Prompt
Quote the part of the records that opens with the line containing "locality: Alto Río Itaya" and closes with the line containing "name author: (Buch.-Ham.) Verdc.", including both of those lines.

Available data
——
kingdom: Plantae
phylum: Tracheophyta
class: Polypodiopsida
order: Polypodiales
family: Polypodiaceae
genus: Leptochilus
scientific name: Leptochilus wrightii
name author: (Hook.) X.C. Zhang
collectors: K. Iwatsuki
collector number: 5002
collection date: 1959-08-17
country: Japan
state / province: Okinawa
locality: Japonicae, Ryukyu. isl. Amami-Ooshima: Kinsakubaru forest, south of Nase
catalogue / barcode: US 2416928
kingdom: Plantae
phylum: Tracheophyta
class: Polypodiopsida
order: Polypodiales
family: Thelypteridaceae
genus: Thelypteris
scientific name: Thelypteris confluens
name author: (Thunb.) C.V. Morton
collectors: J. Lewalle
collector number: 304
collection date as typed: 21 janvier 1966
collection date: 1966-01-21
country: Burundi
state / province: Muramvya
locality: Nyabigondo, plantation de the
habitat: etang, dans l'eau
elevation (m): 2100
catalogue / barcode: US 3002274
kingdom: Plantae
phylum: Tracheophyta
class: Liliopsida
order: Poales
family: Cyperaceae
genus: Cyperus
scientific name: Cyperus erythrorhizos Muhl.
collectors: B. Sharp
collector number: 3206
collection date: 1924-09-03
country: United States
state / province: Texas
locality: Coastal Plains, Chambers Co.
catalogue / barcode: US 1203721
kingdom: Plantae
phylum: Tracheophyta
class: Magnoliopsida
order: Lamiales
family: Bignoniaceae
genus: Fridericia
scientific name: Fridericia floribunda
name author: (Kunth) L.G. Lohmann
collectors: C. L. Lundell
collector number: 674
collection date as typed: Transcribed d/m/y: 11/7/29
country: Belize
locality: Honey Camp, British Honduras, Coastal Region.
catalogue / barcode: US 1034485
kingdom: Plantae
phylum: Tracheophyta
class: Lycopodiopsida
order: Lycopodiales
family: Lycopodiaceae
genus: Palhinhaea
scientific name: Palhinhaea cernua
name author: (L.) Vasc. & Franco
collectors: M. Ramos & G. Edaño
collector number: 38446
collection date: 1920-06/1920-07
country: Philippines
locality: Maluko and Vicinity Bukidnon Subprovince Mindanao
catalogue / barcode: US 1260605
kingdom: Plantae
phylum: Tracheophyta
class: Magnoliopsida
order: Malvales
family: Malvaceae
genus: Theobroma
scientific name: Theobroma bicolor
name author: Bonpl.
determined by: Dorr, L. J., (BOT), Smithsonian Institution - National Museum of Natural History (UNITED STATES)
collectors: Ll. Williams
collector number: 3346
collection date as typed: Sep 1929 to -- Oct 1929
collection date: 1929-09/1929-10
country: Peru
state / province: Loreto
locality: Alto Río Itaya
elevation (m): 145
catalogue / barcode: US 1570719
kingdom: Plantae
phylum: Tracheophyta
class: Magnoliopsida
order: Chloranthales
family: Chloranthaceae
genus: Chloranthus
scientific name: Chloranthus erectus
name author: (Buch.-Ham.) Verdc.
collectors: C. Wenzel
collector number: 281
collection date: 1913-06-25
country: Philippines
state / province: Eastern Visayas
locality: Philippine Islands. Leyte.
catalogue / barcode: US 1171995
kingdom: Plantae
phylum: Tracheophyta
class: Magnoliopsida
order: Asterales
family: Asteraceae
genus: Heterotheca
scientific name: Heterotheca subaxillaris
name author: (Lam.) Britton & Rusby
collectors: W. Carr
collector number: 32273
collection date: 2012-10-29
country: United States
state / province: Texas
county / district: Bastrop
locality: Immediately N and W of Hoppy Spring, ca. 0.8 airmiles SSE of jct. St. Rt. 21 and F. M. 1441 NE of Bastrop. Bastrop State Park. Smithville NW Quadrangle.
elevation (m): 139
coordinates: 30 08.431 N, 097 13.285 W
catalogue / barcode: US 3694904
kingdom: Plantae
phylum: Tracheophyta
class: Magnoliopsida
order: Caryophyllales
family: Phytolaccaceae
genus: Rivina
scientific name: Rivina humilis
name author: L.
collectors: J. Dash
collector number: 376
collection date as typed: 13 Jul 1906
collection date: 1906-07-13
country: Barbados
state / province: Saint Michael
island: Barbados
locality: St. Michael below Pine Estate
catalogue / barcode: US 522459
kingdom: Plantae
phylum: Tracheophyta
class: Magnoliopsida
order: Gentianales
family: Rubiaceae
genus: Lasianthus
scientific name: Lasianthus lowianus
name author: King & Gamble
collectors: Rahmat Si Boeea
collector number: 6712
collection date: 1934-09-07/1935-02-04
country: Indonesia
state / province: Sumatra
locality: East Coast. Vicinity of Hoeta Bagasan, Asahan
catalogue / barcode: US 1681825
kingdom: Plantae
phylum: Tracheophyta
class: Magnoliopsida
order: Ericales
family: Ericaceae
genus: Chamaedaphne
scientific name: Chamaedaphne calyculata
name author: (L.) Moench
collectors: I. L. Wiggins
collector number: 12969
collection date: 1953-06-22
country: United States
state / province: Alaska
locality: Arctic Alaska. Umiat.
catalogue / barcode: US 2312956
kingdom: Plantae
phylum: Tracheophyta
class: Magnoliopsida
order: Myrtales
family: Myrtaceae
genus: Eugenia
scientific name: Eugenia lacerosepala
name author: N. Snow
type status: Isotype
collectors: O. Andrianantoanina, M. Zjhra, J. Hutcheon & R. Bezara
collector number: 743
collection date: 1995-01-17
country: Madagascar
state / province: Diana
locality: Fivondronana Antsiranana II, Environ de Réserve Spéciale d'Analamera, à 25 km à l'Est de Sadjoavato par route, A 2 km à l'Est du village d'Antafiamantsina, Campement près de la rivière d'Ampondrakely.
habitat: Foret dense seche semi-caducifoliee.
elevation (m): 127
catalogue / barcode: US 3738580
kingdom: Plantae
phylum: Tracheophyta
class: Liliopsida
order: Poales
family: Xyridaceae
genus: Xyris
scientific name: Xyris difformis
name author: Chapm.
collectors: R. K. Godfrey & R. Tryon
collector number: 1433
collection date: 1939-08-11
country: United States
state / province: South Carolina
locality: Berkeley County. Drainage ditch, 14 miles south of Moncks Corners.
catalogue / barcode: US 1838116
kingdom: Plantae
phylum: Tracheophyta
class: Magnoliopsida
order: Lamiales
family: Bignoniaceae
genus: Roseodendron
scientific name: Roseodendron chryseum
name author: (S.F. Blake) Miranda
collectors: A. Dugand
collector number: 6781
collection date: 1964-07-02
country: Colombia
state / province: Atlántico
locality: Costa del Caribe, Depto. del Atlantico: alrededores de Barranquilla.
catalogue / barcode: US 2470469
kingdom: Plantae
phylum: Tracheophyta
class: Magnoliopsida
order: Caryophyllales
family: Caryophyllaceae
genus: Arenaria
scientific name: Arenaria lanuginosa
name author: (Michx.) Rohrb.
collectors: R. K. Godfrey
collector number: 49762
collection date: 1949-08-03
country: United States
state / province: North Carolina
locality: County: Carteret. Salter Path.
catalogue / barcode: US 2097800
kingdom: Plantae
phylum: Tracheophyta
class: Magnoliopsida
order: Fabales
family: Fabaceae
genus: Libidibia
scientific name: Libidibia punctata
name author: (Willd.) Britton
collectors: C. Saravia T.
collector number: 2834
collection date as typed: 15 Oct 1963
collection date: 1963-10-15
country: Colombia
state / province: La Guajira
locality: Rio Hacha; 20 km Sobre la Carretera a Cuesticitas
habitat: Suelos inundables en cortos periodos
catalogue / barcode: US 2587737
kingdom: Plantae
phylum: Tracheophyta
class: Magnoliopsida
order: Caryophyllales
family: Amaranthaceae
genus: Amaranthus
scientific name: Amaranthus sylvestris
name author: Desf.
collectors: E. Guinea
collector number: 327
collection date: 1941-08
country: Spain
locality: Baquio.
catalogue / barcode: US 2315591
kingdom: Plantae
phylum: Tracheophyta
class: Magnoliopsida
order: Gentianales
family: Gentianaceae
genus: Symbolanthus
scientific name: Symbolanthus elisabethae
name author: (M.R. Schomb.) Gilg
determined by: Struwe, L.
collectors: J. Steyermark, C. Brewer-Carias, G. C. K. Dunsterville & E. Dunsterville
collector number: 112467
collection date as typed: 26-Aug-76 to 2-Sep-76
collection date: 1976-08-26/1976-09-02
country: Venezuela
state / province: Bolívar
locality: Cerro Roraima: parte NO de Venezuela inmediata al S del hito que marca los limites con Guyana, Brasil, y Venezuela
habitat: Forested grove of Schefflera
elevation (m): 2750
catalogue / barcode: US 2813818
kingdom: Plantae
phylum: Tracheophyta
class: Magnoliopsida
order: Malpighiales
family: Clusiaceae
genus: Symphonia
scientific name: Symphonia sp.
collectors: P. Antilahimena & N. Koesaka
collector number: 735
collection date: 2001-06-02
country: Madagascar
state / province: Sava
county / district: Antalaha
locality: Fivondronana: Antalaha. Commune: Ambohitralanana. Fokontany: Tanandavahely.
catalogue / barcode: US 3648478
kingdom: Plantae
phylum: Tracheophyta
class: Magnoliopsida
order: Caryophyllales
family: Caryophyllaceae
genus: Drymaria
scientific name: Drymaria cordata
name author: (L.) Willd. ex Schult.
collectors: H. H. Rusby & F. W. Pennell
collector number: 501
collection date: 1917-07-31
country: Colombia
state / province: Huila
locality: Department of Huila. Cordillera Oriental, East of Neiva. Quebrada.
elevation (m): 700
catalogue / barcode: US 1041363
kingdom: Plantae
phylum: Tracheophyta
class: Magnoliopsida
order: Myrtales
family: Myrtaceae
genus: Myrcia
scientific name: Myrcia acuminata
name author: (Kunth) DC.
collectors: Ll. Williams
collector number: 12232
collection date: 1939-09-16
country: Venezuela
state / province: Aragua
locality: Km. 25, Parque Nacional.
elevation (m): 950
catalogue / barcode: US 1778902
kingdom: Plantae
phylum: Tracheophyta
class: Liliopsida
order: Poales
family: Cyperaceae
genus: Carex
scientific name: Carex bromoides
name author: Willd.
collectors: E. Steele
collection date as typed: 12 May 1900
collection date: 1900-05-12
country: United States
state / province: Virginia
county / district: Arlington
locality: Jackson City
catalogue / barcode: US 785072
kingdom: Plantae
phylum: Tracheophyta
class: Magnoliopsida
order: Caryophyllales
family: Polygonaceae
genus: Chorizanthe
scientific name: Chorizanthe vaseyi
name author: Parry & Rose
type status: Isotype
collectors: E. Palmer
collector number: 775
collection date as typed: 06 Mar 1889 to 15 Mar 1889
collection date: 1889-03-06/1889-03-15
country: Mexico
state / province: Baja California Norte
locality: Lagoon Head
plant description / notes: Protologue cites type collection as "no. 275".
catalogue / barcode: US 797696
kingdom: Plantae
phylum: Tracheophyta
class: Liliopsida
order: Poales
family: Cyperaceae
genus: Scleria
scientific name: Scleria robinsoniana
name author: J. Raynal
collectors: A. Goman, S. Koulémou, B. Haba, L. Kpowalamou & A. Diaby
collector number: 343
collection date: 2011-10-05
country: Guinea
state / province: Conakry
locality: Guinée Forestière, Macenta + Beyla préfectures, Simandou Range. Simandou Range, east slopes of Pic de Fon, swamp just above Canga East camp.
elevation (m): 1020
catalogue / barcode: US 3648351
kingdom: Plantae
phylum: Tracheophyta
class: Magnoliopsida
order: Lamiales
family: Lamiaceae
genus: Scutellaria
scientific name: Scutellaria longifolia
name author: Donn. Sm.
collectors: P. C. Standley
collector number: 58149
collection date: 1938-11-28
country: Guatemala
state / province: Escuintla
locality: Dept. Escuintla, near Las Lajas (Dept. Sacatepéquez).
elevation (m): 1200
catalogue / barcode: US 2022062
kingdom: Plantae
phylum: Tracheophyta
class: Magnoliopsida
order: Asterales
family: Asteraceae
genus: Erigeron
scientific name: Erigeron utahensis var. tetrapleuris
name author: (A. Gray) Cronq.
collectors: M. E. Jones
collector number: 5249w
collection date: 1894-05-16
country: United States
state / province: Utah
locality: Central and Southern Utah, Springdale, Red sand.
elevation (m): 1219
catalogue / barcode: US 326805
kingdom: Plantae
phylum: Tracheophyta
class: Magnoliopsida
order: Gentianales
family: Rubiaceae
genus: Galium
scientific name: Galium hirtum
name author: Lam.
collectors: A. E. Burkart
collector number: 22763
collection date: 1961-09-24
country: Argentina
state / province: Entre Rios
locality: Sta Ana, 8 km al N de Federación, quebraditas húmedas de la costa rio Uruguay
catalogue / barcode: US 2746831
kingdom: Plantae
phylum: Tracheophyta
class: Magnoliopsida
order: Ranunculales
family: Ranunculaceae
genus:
——
Exercise result
locality: Alto Río Itaya
elevation (m): 145
catalogue / barcode: US 1570719
kingdom: Plantae
phylum: Tracheophyta
class: Magnoliopsida
order: Chloranthales
family: Chloranthaceae
genus: Chloranthus
scientific name: Chloranthus erectus
name author: (Buch.-Ham.) Verdc.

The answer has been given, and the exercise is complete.